Of the 30% of American Jews who said they’ll vote for a Republican candidate, the clear choice was Mitt Romney, with 17%. Rick Santorum, Newt Gingrich and Ron Paul all trailed far behind.

Brooks pointed to the 30% figure as a “fabulous” number for Republicans, who have not seen such numbers since Ronald Reagan’s run against Jimmy Carter in 1980.

The poll also included nuggets of information about Jews’ views on the Middle East conflict. A slim majority of 54% of Jews thought relations between the United States and Israel were as good as they were in the past, but a significant minority of 37% said relations have worsened in recent years. This feeling was stronger among Republicans, older Jews and those affiliated with synagogues.

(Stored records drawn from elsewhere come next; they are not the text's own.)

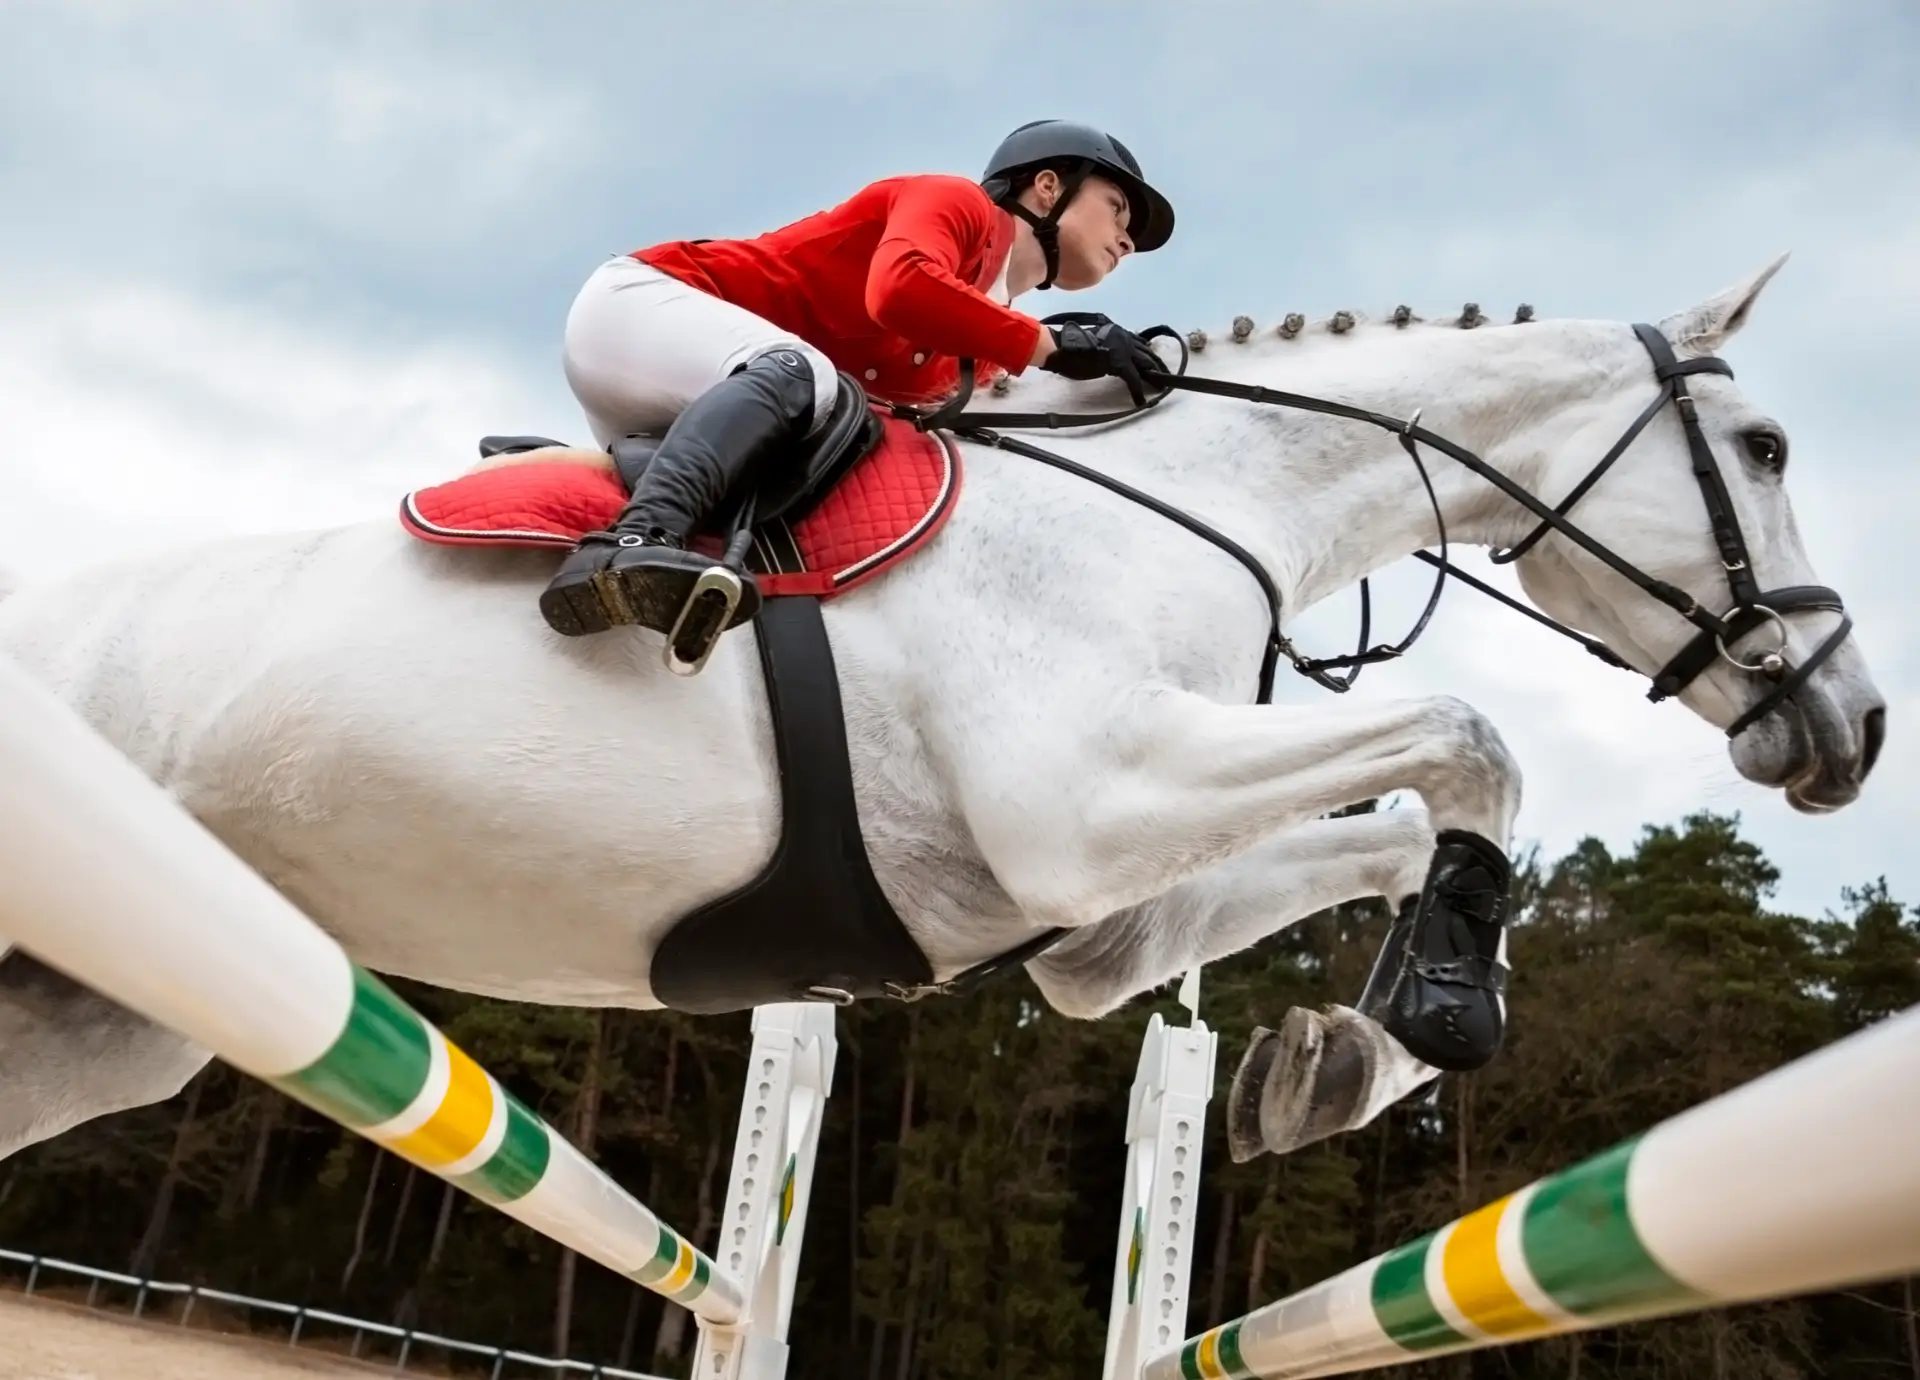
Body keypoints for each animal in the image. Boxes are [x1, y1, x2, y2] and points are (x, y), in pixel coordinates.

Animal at [0, 255, 1883, 1164]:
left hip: (104, 1024)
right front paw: (1436, 1008)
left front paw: (1348, 1058)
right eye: (1770, 447)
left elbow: (1399, 825)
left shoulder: (1088, 917)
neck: (1192, 497)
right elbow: (1466, 744)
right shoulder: (1094, 796)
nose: (1851, 731)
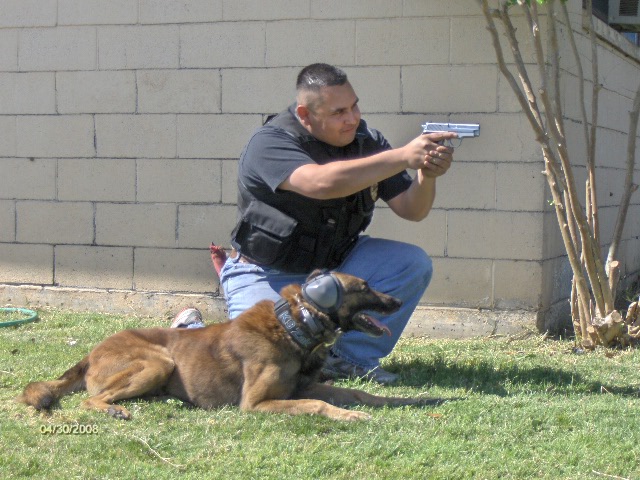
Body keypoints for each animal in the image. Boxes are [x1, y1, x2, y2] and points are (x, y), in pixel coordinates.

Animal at [17, 272, 442, 422]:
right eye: (364, 287)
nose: (395, 302)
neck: (294, 328)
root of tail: (91, 352)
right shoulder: (256, 403)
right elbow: (319, 404)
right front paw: (349, 416)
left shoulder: (305, 386)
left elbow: (360, 393)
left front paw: (420, 400)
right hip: (158, 361)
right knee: (91, 399)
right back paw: (114, 410)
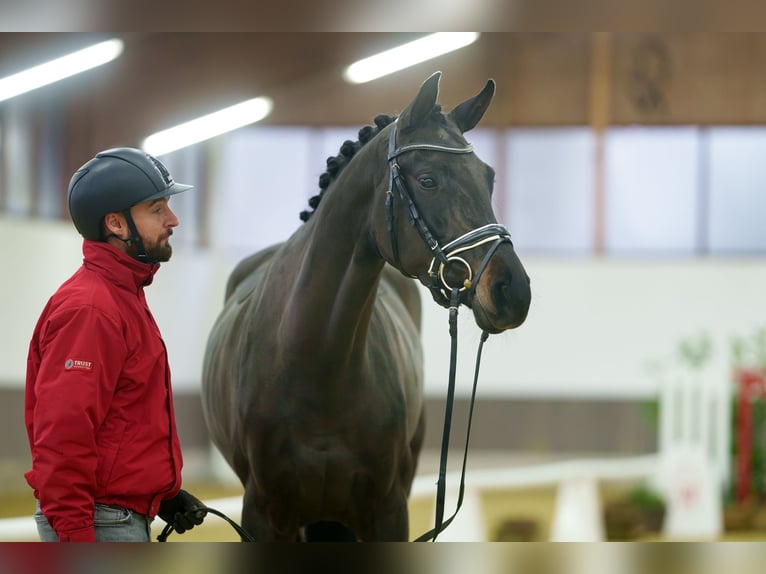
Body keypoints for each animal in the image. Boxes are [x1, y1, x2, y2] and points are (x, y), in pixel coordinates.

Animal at [201, 70, 532, 544]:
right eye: (428, 180)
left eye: (488, 178)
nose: (512, 290)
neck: (314, 362)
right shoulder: (264, 515)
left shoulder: (388, 511)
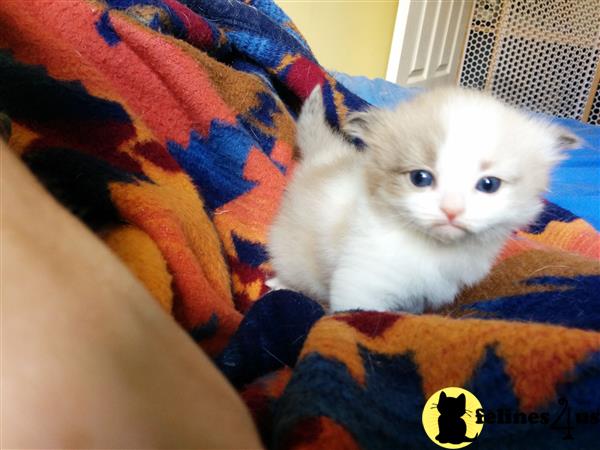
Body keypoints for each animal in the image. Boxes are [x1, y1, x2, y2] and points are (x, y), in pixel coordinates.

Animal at [268, 86, 576, 312]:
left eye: (489, 184)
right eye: (420, 178)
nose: (451, 210)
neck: (435, 249)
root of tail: (325, 157)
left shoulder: (423, 294)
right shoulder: (362, 282)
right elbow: (358, 315)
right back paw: (280, 282)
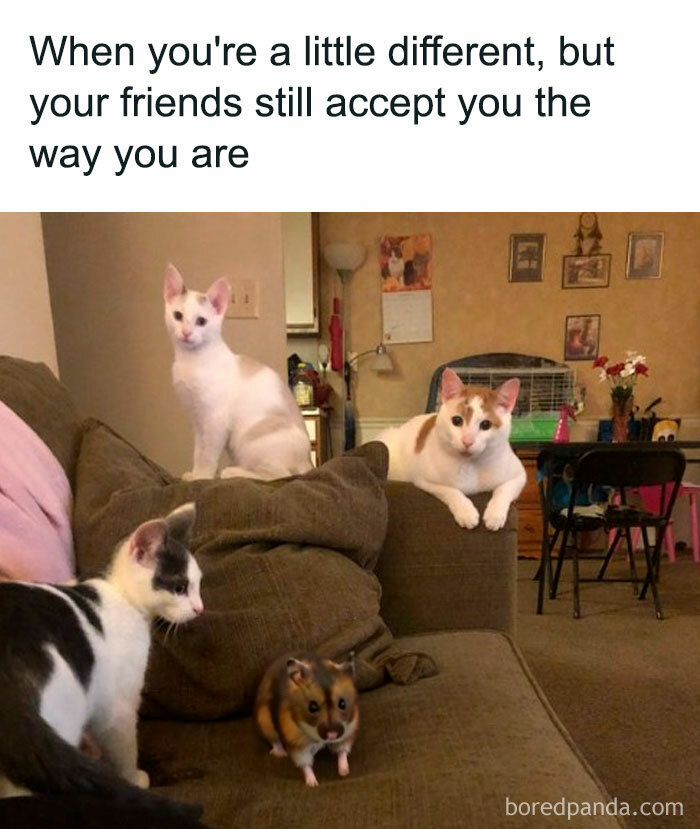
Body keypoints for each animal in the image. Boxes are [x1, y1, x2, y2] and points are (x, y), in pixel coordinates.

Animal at [0, 504, 202, 816]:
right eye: (180, 588)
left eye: (198, 585)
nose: (199, 608)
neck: (122, 596)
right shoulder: (119, 705)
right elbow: (123, 746)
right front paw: (134, 777)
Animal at [164, 266, 312, 482]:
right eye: (178, 316)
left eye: (201, 321)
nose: (186, 332)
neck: (191, 361)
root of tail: (308, 462)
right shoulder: (198, 421)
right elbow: (198, 452)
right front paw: (194, 474)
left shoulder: (214, 420)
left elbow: (207, 455)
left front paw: (203, 476)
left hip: (249, 439)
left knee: (279, 475)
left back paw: (233, 472)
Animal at [254, 652, 358, 784]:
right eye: (312, 707)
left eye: (342, 704)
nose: (332, 735)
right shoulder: (297, 745)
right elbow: (305, 765)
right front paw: (313, 784)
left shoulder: (347, 732)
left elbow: (342, 752)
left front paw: (344, 772)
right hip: (265, 722)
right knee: (275, 741)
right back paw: (281, 753)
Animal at [378, 368, 524, 532]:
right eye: (457, 420)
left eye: (486, 425)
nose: (467, 441)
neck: (470, 465)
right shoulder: (425, 481)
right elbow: (451, 491)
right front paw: (466, 511)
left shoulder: (519, 476)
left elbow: (504, 490)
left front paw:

When it came to Obama’s handling of the Middle East conflict, only 20% agreed both with his policies and the way they’ve been executed; 15% liked the policies but not the way Obama carried them out, and 28% disagreed with Obama’s policies on the issue. More than one-third of American Jews do not have an opinion on Obama’s policy toward the Israeli-Arab conflict.

A solid 53% of Jews backed the establishment of a Palestinian state.

On Iran, nearly six in 10 American Jews supported action against Iran’s nuclear sites if economic sanctions failed. Republican Jews felt stronger about this issue than Jews who voted Democratic. At the same time, Jews did not rank Iran as Israel’s greatest problem. Nine out of 10 respondents pointed to the Israeli-Palestinian conflict as a major source of concern, compared to 83% who cited Iran.

The poll included 1,004 self-identifying Jews, including those who stated they are Jews by religion or by ethnicity, or that they are culturally Jewish. The poll’s margin of error is 5%.